> **TASK**:
When the line with "online bestellen – Unsere" turns up below, begin repeating exactly, and carry on through the line with "Förfrågan om kortsaldo"; no pictures go into the copy.
====== DATASET CONTENT
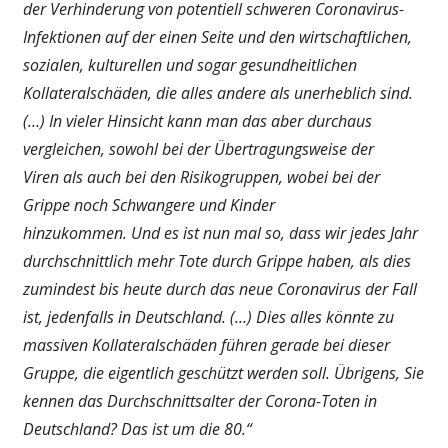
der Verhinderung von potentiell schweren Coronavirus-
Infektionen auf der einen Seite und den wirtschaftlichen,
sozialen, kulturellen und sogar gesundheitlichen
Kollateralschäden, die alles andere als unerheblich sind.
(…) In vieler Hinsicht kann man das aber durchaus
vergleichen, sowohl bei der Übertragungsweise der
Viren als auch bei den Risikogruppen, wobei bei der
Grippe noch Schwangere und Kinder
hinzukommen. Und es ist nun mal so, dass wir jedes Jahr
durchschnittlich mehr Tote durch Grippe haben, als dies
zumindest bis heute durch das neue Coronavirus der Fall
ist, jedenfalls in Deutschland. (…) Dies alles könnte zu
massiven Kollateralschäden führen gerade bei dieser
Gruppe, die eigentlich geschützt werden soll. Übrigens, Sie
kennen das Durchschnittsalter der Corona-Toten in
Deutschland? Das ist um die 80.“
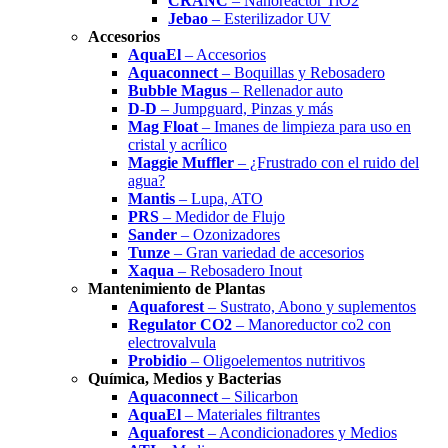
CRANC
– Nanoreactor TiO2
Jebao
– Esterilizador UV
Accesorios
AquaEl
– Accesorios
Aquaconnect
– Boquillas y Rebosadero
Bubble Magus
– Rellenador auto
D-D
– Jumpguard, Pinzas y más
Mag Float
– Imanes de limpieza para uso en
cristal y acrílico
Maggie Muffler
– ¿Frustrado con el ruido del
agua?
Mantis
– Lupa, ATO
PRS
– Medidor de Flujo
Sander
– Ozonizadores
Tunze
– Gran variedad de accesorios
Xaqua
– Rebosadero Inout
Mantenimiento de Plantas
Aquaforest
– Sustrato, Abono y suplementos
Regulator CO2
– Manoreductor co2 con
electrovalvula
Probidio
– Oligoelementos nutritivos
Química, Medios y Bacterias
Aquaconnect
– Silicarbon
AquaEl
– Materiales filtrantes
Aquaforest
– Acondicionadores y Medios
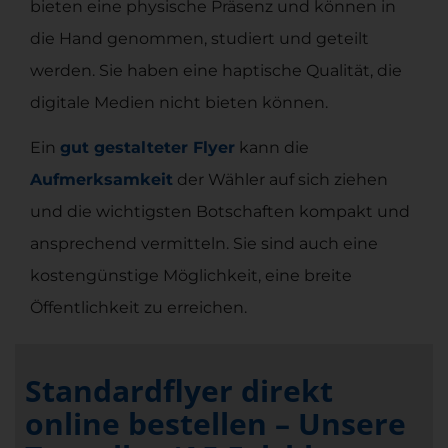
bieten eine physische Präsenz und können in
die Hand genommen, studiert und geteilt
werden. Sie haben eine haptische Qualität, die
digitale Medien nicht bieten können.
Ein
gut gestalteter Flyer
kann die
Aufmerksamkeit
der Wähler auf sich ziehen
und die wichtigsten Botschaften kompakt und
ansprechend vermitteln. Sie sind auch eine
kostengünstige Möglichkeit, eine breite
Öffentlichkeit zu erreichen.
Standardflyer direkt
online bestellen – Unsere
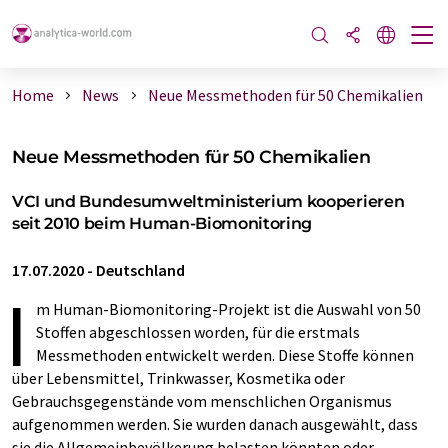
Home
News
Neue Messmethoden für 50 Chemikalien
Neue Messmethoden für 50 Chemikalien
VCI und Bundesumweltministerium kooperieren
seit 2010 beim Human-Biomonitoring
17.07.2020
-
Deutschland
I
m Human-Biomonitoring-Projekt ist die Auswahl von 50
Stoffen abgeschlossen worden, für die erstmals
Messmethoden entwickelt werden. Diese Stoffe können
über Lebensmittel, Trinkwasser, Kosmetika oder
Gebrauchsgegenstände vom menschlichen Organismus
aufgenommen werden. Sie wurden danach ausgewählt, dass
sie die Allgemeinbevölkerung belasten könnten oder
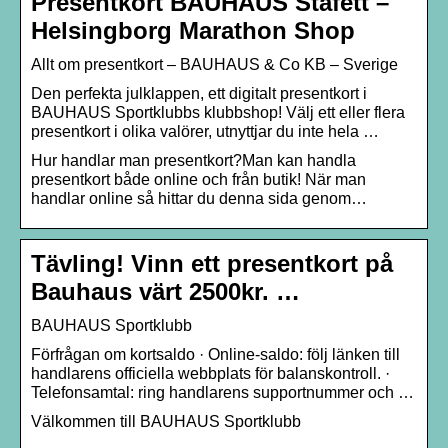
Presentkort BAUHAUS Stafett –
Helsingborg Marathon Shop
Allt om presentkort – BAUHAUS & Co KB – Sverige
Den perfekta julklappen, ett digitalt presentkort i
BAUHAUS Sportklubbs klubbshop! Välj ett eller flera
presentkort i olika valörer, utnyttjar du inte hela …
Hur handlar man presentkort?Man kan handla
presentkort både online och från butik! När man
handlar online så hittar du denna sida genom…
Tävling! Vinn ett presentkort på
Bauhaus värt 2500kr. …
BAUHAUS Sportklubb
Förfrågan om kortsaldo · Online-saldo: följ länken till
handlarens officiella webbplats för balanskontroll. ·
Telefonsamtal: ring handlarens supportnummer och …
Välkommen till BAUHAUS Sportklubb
============
> **RESULT OF THIS EXERCISE**:
online bestellen – Unsere
Home
News
Neue Messmethoden für 50 Chemikalien
Neue Messmethoden für 50 Chemikalien
VCI und Bundesumweltministerium kooperieren
seit 2010 beim Human-Biomonitoring
17.07.2020
-
Deutschland
I
m Human-Biomonitoring-Projekt ist die Auswahl von 50
Stoffen abgeschlossen worden, für die erstmals
Messmethoden entwickelt werden. Diese Stoffe können
über Lebensmittel, Trinkwasser, Kosmetika oder
Gebrauchsgegenstände vom menschlichen Organismus
aufgenommen werden. Sie wurden danach ausgewählt, dass
sie die Allgemeinbevölkerung belasten könnten oder
Presentkort BAUHAUS Stafett –
Helsingborg Marathon Shop
Allt om presentkort – BAUHAUS & Co KB – Sverige
Den perfekta julklappen, ett digitalt presentkort i
BAUHAUS Sportklubbs klubbshop! Välj ett eller flera
presentkort i olika valörer, utnyttjar du inte hela …
Hur handlar man presentkort?Man kan handla
presentkort både online och från butik! När man
handlar online så hittar du denna sida genom…
Tävling! Vinn ett presentkort på
Bauhaus värt 2500kr. …
BAUHAUS Sportklubb
Förfrågan om kortsaldo · Online-saldo: följ länken till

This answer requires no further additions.